▶ [ASSIGNMENT]:
Among the entries below, find each line with "background" and show it.

(Dataset excerpts)
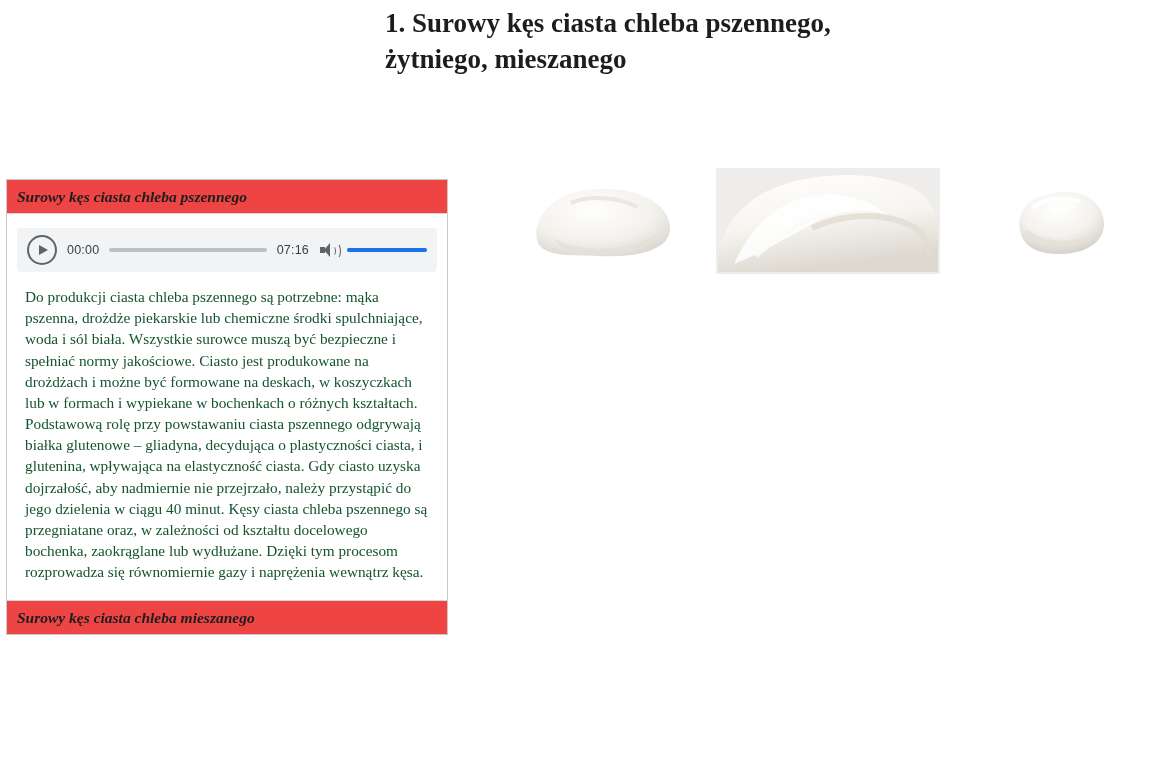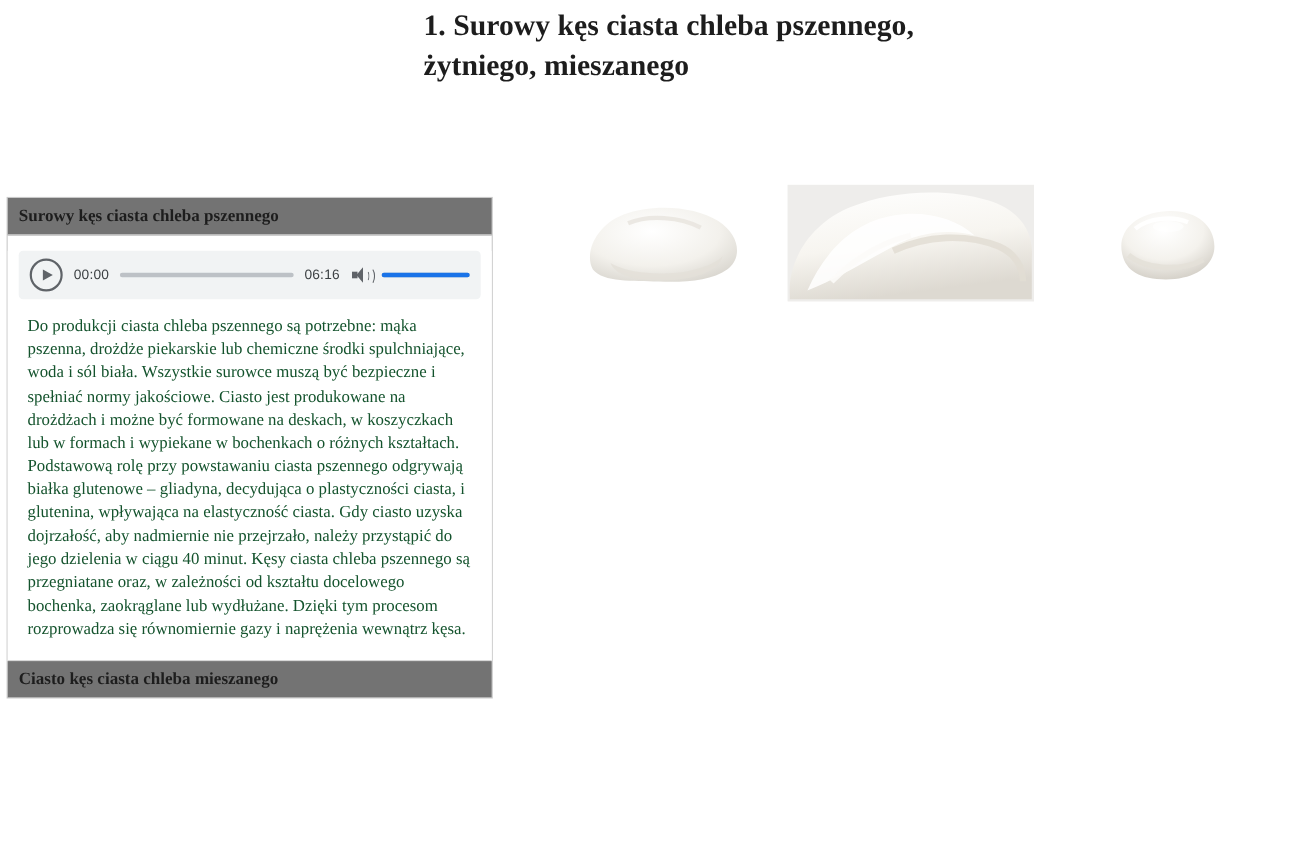--- a/index.html
+++ b/index.html
@@ -45,10 +45,11 @@
     font-size: 15.5px;
     font-weight: bold;
     color: #1d1d1d;
-    background: #737373;
+    background: #ef4444;
     border-bottom: 1px solid #d7d7d7;
     cursor: pointer;
     user-select: none;
+    font-style: italic;
   }
   .acc-header.first {
     border-bottom: 1px solid #d7d7d7;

▶ [SOLUTION TO THIS TASK]:
-    background: #737373;
+    background: #ef4444;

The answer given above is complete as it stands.